Data segment START

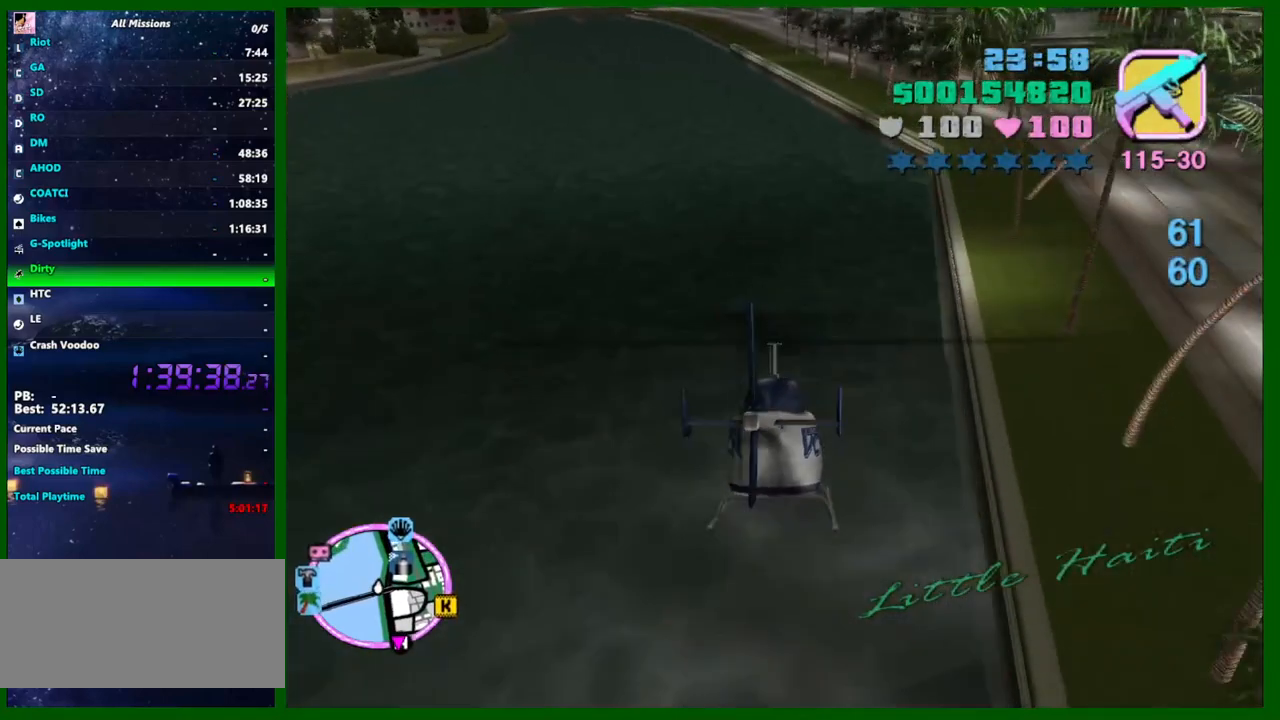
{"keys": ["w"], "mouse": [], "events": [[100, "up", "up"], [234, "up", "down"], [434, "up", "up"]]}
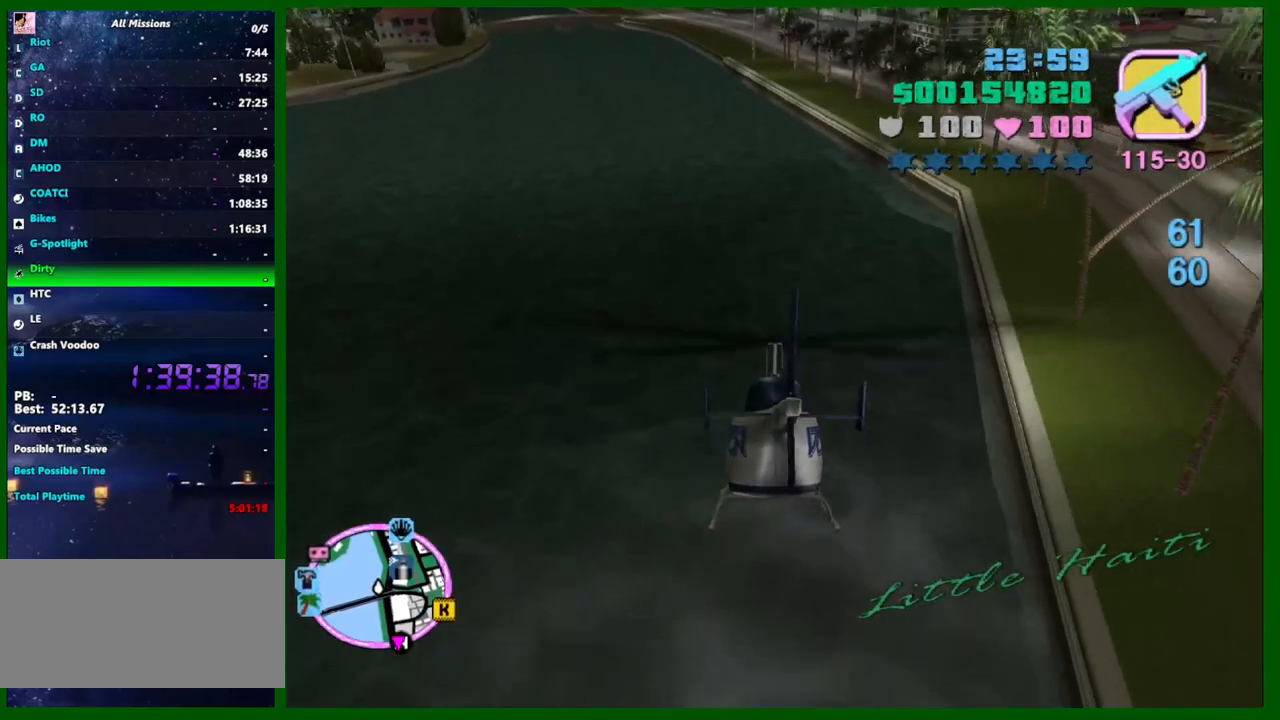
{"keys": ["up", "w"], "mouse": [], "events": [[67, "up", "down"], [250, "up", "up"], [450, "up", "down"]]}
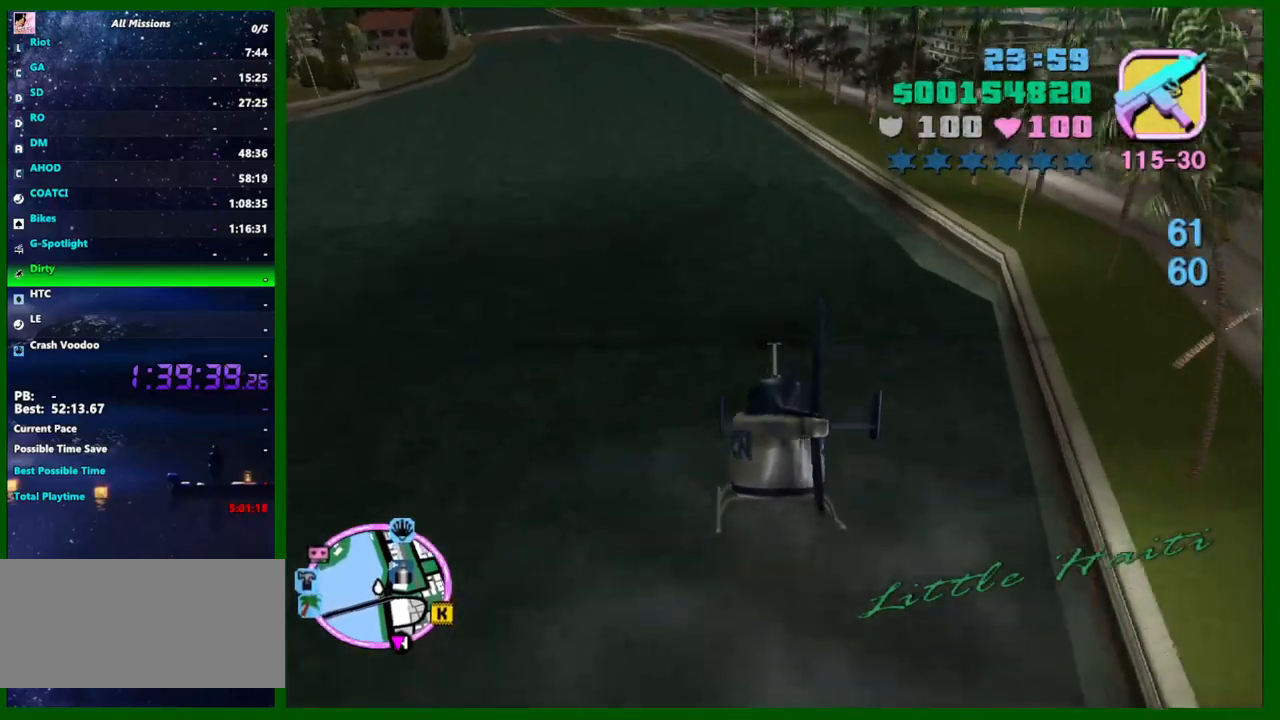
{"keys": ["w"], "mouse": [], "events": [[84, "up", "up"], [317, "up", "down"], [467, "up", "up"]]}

Data segment END

■ **Exercise directions**
Return the whole of the material above exactly, with no picture carried over.

■ **Exercise response**
{"keys": ["w"], "mouse": [], "events": [[100, "up", "up"], [234, "up", "down"], [434, "up", "up"]]}
{"keys": ["up", "w"], "mouse": [], "events": [[67, "up", "down"], [250, "up", "up"], [450, "up", "down"]]}
{"keys": ["w"], "mouse": [], "events": [[84, "up", "up"], [317, "up", "down"], [467, "up", "up"]]}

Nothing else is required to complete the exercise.